En indiquant officiellement que les Etats-Unis d'Amérique n'interviendraient pas en Ukraine, Obama a suivi ses militaires et décidé d'amorcer une désescalade, ce qui confirme bien que l'objectif géostratégique primordial des Américains en ce moment n'est pas de durcir l'encerclement de la Russie mais de renforcer le couplage transatlantique. Cette décision de non-intervention revient implicitement à valider ce que disait Kissinger il y a deux semaines: l'Ukraine doit rester une zone-tampon hors OTAN.
Du coup, après avoir fait inconsidérément monter la pression depuis trois jours, le gang de bouffons excités qui tient lieu de gouvernement à l'Ukraine a sagement mais tardivement baissé pavillon et abandonné toute velléité de s'opposer militairement à la Russie en Crimée. La tension est retombée: le commandant de la base ukrainienne de Sébastopol a été libéré par les Russes, et tous les militaires ukrainiens qui le souhaitent vont pouvoir rentrer en Ukraine sans inutile effusion de sang.
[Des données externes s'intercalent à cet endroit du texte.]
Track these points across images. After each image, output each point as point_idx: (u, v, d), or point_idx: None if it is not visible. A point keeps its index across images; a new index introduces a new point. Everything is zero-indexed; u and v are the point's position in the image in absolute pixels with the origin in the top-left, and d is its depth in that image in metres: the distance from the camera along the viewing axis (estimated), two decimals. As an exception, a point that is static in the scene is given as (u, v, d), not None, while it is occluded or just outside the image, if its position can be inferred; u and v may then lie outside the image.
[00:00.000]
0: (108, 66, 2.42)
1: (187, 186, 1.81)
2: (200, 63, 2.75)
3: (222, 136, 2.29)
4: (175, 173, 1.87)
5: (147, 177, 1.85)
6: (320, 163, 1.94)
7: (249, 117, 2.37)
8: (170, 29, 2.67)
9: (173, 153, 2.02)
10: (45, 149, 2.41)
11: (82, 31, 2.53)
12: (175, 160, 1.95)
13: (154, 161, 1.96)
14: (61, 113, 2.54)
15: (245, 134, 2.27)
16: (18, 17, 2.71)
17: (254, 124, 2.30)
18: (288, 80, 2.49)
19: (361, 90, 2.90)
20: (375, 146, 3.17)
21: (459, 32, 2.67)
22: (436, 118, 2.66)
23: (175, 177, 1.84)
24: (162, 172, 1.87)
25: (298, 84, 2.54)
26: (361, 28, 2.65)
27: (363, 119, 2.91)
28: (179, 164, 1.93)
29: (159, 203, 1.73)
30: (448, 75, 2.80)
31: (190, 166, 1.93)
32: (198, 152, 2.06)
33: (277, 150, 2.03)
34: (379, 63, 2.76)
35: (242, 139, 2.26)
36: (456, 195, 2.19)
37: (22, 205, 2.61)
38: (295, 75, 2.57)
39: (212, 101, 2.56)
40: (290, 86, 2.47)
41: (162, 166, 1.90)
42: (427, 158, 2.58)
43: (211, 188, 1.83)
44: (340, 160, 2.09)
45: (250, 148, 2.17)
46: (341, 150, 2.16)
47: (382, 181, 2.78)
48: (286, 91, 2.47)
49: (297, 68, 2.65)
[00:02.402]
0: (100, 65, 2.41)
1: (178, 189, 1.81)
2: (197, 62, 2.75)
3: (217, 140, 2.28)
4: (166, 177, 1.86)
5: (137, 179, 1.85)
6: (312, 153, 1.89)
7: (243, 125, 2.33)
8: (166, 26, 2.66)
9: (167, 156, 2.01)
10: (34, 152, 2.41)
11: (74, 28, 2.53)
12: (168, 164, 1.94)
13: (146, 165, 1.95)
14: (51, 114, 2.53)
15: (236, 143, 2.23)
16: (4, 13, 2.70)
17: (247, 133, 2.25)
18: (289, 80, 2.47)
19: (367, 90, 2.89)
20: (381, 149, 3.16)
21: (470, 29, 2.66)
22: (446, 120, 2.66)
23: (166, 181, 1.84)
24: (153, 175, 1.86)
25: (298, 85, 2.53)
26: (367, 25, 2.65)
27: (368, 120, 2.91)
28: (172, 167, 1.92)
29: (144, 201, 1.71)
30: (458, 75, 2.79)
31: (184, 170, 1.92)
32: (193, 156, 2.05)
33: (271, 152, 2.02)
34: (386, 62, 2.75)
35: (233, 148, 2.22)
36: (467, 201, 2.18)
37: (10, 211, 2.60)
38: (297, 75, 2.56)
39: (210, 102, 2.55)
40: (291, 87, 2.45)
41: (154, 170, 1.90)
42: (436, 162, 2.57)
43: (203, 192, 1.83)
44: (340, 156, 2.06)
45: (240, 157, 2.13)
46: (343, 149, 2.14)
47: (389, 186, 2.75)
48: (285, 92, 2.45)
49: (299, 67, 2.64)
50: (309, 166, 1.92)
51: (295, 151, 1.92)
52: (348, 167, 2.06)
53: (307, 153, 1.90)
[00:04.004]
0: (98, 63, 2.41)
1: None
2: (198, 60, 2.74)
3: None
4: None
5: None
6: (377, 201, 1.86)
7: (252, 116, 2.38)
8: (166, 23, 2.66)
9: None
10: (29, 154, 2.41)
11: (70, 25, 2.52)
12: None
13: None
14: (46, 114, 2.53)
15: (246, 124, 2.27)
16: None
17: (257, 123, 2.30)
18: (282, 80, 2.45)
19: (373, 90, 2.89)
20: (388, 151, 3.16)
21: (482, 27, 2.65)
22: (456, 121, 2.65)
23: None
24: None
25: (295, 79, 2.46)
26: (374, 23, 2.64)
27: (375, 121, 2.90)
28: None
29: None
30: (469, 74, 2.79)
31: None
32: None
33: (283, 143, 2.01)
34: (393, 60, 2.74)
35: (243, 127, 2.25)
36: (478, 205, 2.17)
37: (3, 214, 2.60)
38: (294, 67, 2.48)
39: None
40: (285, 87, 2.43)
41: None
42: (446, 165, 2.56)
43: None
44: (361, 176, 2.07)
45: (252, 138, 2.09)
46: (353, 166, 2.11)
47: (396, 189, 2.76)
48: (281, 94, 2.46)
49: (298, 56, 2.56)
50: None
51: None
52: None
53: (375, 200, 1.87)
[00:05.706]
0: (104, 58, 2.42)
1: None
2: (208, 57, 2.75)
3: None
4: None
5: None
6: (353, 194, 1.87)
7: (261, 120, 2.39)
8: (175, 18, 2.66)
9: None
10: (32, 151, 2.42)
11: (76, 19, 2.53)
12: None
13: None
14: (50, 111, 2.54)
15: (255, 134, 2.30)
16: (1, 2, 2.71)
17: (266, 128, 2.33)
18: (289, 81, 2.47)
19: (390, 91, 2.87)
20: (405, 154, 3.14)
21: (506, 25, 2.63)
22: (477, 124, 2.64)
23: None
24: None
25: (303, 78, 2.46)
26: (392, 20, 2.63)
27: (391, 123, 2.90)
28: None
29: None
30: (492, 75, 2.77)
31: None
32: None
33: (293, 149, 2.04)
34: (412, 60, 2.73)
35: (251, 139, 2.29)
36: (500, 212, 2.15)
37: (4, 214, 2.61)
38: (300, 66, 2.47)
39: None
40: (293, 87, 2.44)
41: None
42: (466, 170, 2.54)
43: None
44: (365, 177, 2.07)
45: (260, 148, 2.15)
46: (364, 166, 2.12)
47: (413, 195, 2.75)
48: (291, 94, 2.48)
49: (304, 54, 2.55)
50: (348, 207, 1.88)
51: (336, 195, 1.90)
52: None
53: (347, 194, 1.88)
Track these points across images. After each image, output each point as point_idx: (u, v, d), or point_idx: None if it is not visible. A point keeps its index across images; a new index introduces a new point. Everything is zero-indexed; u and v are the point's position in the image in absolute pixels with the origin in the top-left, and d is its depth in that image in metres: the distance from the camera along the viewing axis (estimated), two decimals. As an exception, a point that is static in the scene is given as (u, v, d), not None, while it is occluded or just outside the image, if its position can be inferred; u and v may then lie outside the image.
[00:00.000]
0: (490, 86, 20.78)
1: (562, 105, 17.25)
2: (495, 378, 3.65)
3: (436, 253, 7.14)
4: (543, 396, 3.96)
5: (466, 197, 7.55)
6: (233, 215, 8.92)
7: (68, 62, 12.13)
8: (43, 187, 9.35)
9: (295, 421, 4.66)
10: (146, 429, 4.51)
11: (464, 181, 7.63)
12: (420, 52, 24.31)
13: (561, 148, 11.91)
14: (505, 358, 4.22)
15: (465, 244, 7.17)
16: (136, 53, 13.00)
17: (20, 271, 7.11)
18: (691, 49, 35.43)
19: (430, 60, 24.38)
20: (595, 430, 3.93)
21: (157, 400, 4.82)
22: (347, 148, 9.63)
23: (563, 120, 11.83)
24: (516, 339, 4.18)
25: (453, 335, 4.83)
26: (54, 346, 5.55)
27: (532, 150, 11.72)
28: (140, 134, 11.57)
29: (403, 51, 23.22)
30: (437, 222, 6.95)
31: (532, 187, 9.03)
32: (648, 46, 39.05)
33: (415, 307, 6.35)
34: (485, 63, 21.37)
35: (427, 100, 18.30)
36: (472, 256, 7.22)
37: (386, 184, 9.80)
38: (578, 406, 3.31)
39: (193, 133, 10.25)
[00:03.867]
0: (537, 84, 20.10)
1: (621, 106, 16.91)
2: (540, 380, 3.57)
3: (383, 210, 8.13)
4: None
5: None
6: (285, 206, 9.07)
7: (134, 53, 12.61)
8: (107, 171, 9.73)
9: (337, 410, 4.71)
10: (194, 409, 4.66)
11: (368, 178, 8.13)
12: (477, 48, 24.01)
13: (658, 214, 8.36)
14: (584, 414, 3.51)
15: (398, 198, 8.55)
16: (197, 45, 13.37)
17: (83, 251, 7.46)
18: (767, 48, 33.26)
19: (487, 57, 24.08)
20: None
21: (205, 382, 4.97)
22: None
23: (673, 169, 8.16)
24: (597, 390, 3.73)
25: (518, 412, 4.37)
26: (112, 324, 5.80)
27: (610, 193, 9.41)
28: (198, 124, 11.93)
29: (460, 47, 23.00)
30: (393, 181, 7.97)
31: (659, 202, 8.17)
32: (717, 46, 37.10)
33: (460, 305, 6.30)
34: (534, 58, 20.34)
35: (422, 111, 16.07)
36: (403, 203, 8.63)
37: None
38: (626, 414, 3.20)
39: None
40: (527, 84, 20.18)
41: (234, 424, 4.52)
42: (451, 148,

Ceci ne veut pas dire que tout risque d'incendie dans les régions de l'Est soit écarté: il suffirait d'un pet de travers d'un côté ou de l'autre pour que Poutine (qui conteste clairement les frontières "bolcheviques" de l'Ukraine: cf. mon précédent billet) se saisisse de l'occasion pour prendre le contrôle d'un autre morceau du pays (si l'on fait un parallèle avec les opérations en Géorgie, et que la Crimée soit une Abkhazie-bis, alors Donietsk pourrait devenir une Ossétie-bis).
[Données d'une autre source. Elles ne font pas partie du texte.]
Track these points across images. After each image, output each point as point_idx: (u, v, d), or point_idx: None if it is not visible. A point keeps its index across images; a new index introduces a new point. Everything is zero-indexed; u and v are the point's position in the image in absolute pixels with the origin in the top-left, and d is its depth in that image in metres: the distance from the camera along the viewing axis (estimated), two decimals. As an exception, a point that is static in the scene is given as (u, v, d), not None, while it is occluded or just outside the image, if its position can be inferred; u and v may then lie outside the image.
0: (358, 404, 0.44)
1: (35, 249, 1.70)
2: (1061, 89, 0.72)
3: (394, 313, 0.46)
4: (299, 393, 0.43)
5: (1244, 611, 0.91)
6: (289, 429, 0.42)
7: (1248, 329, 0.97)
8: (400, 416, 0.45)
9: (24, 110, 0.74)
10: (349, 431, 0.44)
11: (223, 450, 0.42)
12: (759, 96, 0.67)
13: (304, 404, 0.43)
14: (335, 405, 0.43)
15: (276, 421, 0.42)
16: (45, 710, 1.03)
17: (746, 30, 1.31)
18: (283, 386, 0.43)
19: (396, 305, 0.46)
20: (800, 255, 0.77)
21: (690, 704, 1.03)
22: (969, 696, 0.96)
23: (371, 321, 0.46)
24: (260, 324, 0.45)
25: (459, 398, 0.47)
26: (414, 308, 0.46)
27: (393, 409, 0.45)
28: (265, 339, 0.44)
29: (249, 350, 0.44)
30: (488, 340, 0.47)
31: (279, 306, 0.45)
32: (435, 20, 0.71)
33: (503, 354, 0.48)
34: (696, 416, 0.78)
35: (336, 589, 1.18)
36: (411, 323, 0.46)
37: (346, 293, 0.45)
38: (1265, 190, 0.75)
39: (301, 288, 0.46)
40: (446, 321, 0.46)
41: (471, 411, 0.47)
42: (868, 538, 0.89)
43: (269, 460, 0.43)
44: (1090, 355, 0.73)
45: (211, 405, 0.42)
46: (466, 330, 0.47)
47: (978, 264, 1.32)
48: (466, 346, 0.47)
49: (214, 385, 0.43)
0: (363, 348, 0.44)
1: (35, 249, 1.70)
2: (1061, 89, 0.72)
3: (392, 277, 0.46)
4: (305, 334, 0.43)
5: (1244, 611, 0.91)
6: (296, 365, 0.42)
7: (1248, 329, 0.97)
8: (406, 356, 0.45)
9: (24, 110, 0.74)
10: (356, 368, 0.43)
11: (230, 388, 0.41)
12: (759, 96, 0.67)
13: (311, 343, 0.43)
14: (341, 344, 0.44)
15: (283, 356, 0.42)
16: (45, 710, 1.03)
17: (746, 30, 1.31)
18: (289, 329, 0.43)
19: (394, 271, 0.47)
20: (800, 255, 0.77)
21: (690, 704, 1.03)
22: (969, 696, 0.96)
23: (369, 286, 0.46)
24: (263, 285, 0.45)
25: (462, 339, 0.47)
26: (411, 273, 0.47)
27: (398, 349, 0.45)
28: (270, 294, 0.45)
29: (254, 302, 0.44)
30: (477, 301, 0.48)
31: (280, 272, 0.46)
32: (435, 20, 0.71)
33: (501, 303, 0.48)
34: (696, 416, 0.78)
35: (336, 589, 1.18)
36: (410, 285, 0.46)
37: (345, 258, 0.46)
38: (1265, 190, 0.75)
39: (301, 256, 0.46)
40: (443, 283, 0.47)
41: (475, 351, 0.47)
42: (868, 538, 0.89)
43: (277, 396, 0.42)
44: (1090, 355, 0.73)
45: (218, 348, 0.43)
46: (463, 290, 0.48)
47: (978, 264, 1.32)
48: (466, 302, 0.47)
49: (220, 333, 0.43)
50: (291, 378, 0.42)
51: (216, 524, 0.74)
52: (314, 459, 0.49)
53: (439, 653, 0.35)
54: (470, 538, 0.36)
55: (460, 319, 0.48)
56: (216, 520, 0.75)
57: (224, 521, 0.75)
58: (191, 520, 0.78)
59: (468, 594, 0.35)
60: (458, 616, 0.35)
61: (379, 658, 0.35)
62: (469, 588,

Bilan: l'Ukraine a perdu bêtement la Crimée à cause de ses ultra-nationalistes débiles si vaillamment soutenus par nos propres zozos coupables-mais-irresponsables (BHL et compagnie) et la résolution de ses vrais problèmes (démantèlement du système de corruption géré au profit des oligarques, reconstruction d'une légitimité démocratique post-coup d'Etat, plan de refinancement de la dette) n'a pas avancé d'un pouce: les bouffons de Kiev ont immédiatement remis en selle les oligarques de l'Est ukrainien très brièvement déstabilisés par la chute de Yanoukovitch et ils ont conforté par pure tactique à très court terme leur poids politique. Yatseniouk a annoncé des mesures d'austérité du même tonneau que celles qui ont été imposées par la Troïka en Grèce (et tout comme en Grèce, c'est le peuple qui paiera le prix de la fraude et de la corruption des dominants) sans qu'aucun sacrifice n'ait été envisagé du côté des prêteurs et des gros débiteurs privés dont la fortune restera bien au chaud dans les paradis fiscaux anglo-américains (toutes les si accueillantes succursales tropicales de la City.)
Voilà qui augure mal du maintien de l'unité du pays.